Owners and managers are pivoting to digital business models that allow them to engage with customers while maintaining social distancing. They are boosting their online presence and making sure that their websites are fully equipped for e-commerce. They are also focusing their marketing efforts on social media platforms like Instagram and Facebook. With customers quarantined at home, that kind of connection and interactive engagement is especially easy and effective. It also gives businesses a meaningful way to communicate with the families and communities they serve, working cooperatively to get through tough times together.

Professional Networking

Business associations are also using online tools to host and scheduling special events. The Greater Houston Partnership’s COVID-19 Houston Business Forum, for example, is a digital series of informative teleconferences. In early May it featured an expert from the Baylor College of Medicine, sharing tips and best practices for workplace safety and industry-specific reopening guidance. Many other similar resources are being taken advantage of by business owners.  Those are available online through the U.S. Chamber of Commerce, the Texas Economic Development Council, the National Federation of Independent Businesses, and the Texas Travel Association, to name just a few.

Safety Precautions

As restrictions on business closures begin to relax, businesses are each making their own careful decisions. Safety measures are being deployed such as limiting the number of customers inside stores, providing markers to help people maintain 6-foot separation, and plastic shields between cashiers and customers or restaurant booths. Some businesses require employees and/or customers to wear masks, and store hours are being adjusted to allow time to thoroughly sanitize and disinfect. There are also businesses that have adjusted their product lines or delivery systems. Restaurants have found that they can sell fresh produce and other staples. Breweries or gift shops may make and market hand sanitizer. Consultants, attorneys, fitness trainers, and other professionals are working with clients virtually, via platforms like Zoom.

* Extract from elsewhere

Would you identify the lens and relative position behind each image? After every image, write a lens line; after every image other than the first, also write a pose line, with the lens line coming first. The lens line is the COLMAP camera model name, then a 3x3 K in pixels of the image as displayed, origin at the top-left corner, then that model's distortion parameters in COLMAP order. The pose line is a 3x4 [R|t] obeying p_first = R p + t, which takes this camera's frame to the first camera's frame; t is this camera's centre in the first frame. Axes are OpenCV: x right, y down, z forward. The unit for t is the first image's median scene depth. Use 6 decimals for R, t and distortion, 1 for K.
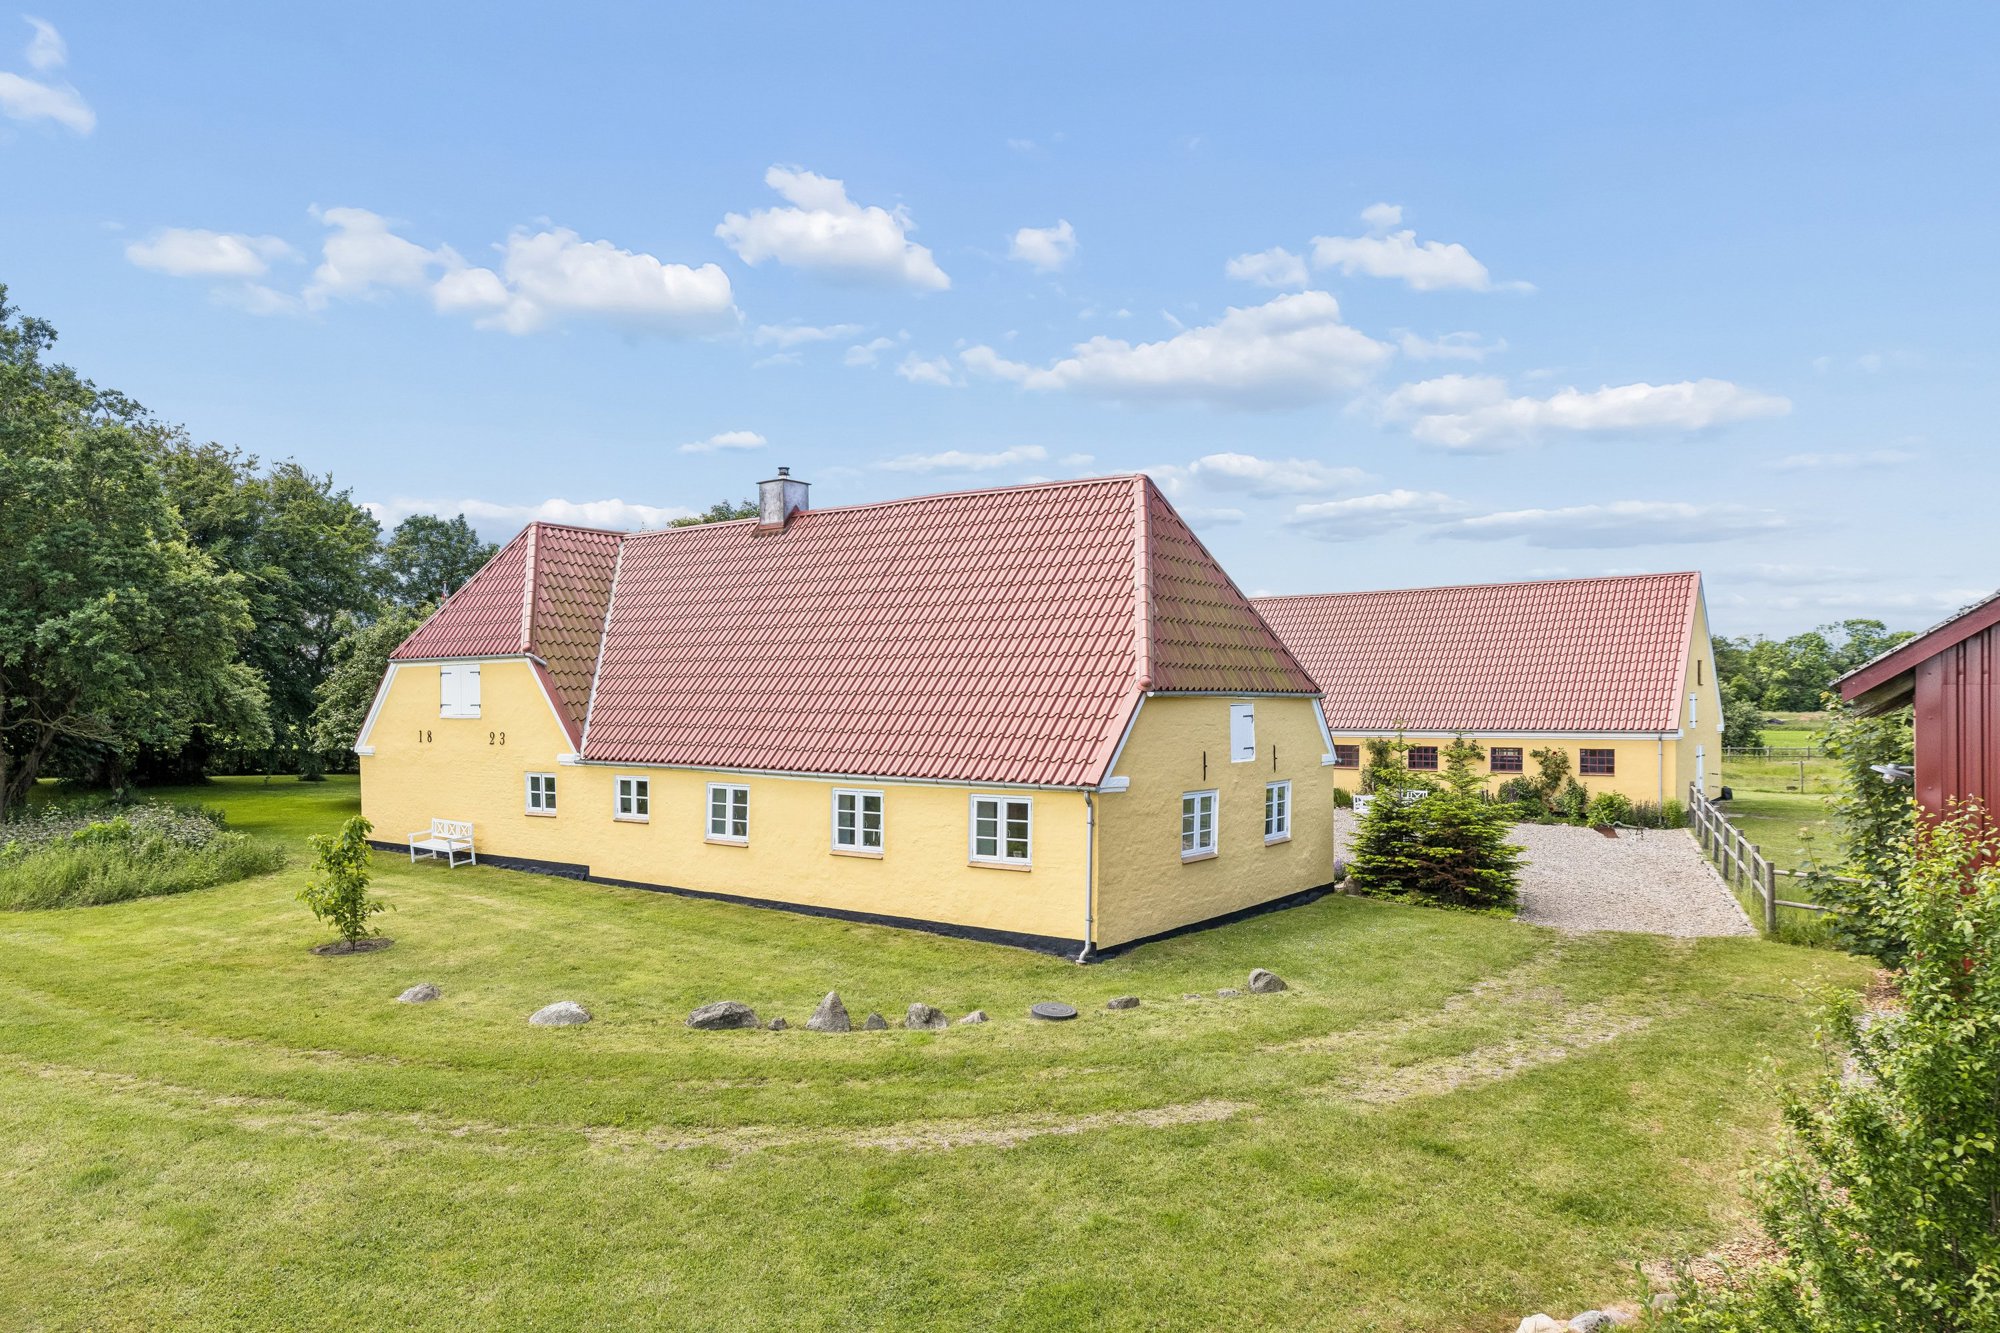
lens RADIAL K [[1316.9, 0, 1010.0], [0, 1316.9, 665.5], [0, 0, 1]] dist [-0.003750, 0.001448]
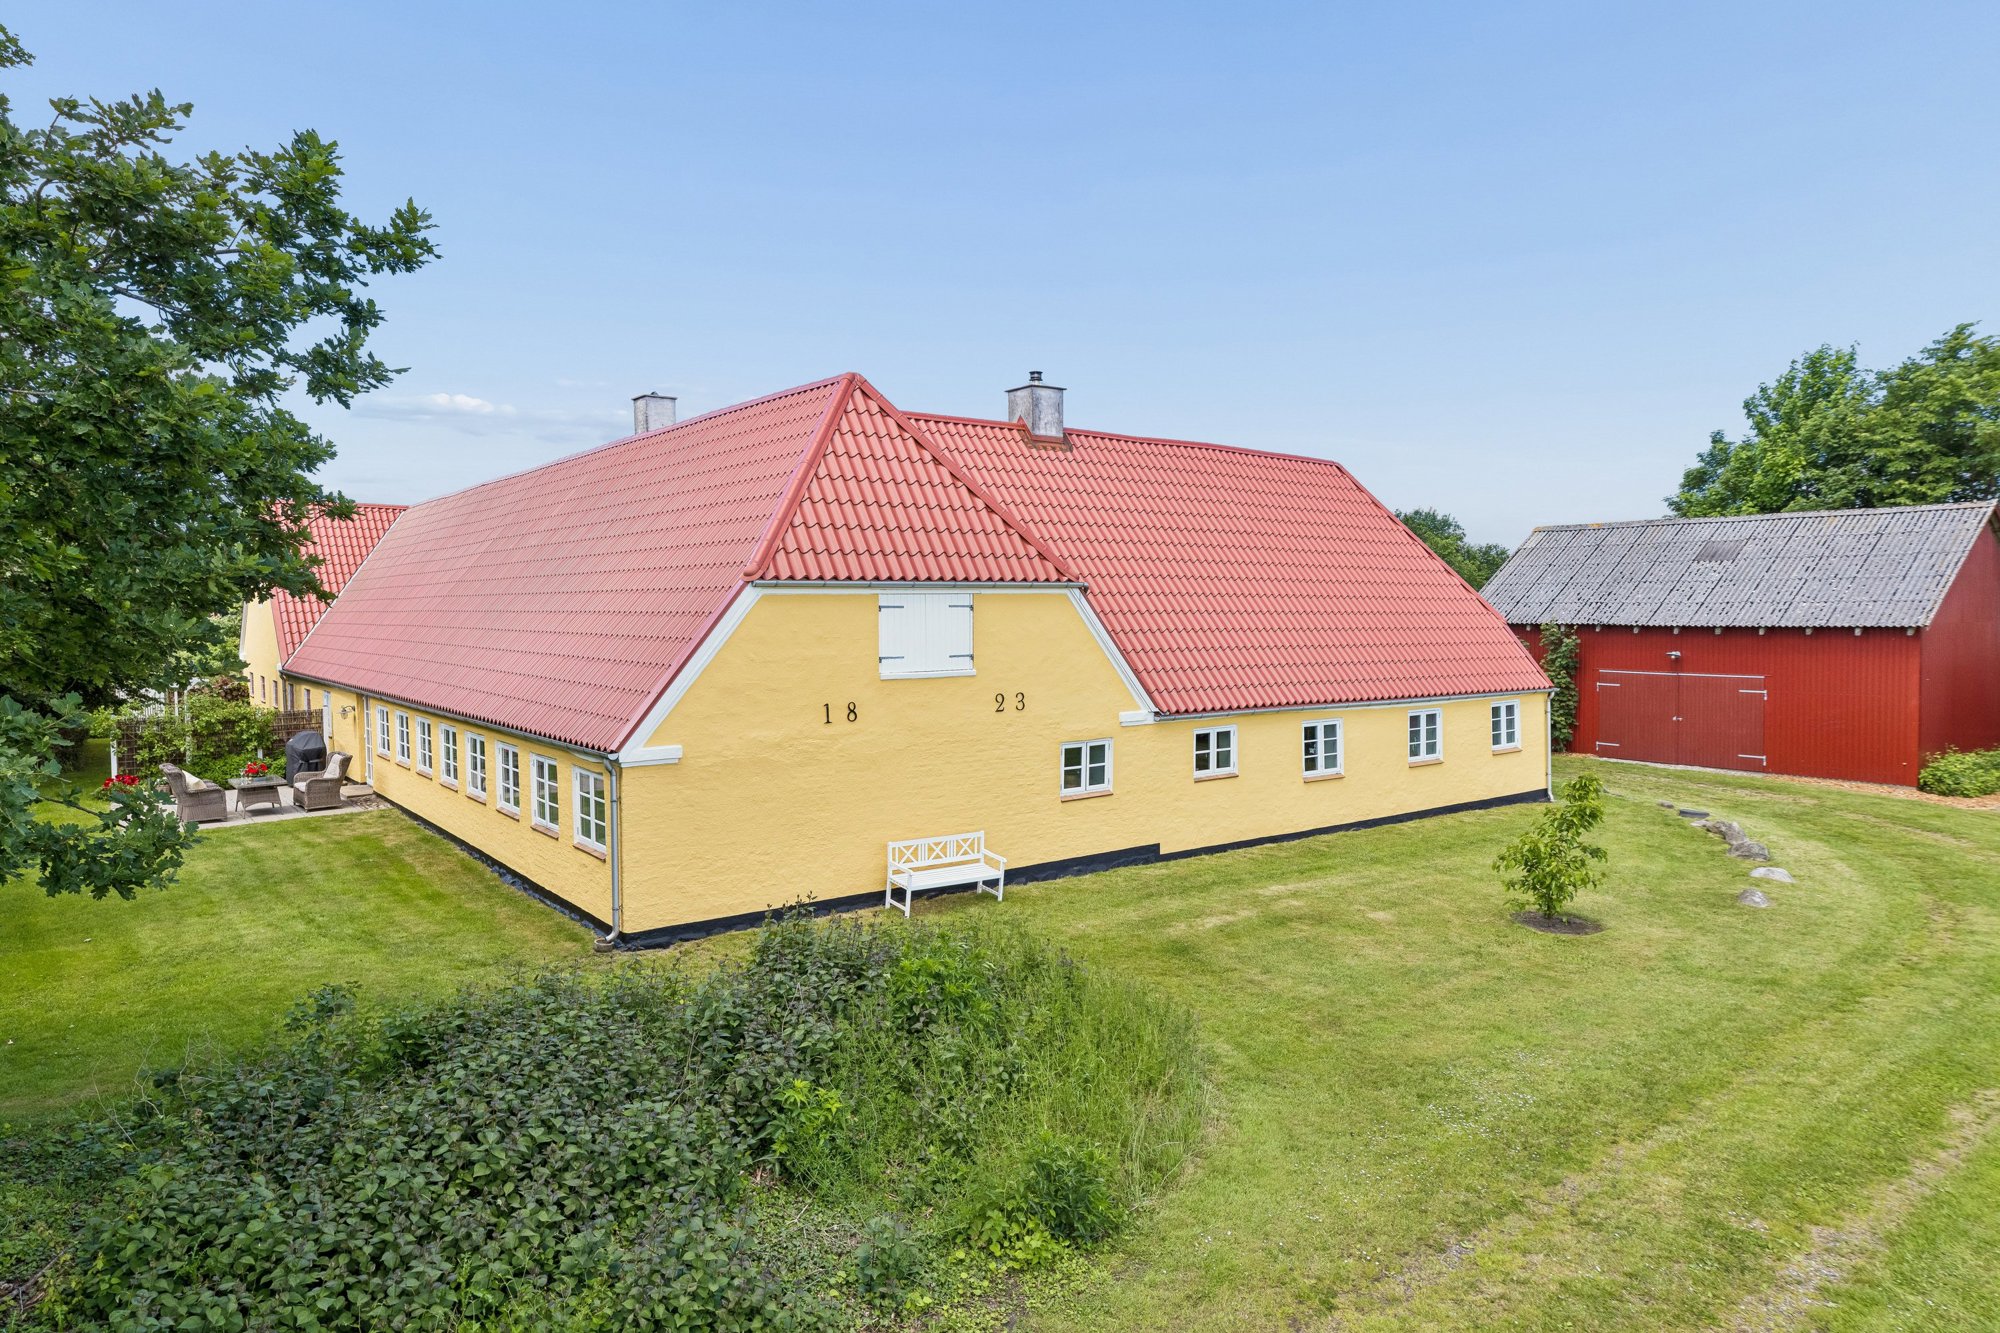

Texas is Uniquely Resilient

Approximately 24 percent of small businesses across the United States, including more than 400,000 in the Lone Star State, are now closed due to the pandemic. But Texas has been consistently ranked as one of the best places in America to start and operate a business. So in many ways it is better prepared to deal with this crisis. Two professors, from the business schools at Rice University and Texas A&M, recently cited key reasons why they predict that Texas businesses will survive the pandemic. They cited a diverse workforce, a generous spirit of giving back, and the agility needed to quickly adapt. They also noted that during this crisis companies are emphasizing safety first, and are supporting work-from-home strategies. Those can help keep employees safe while helping to ensure that business activities continue, despite the obstacles.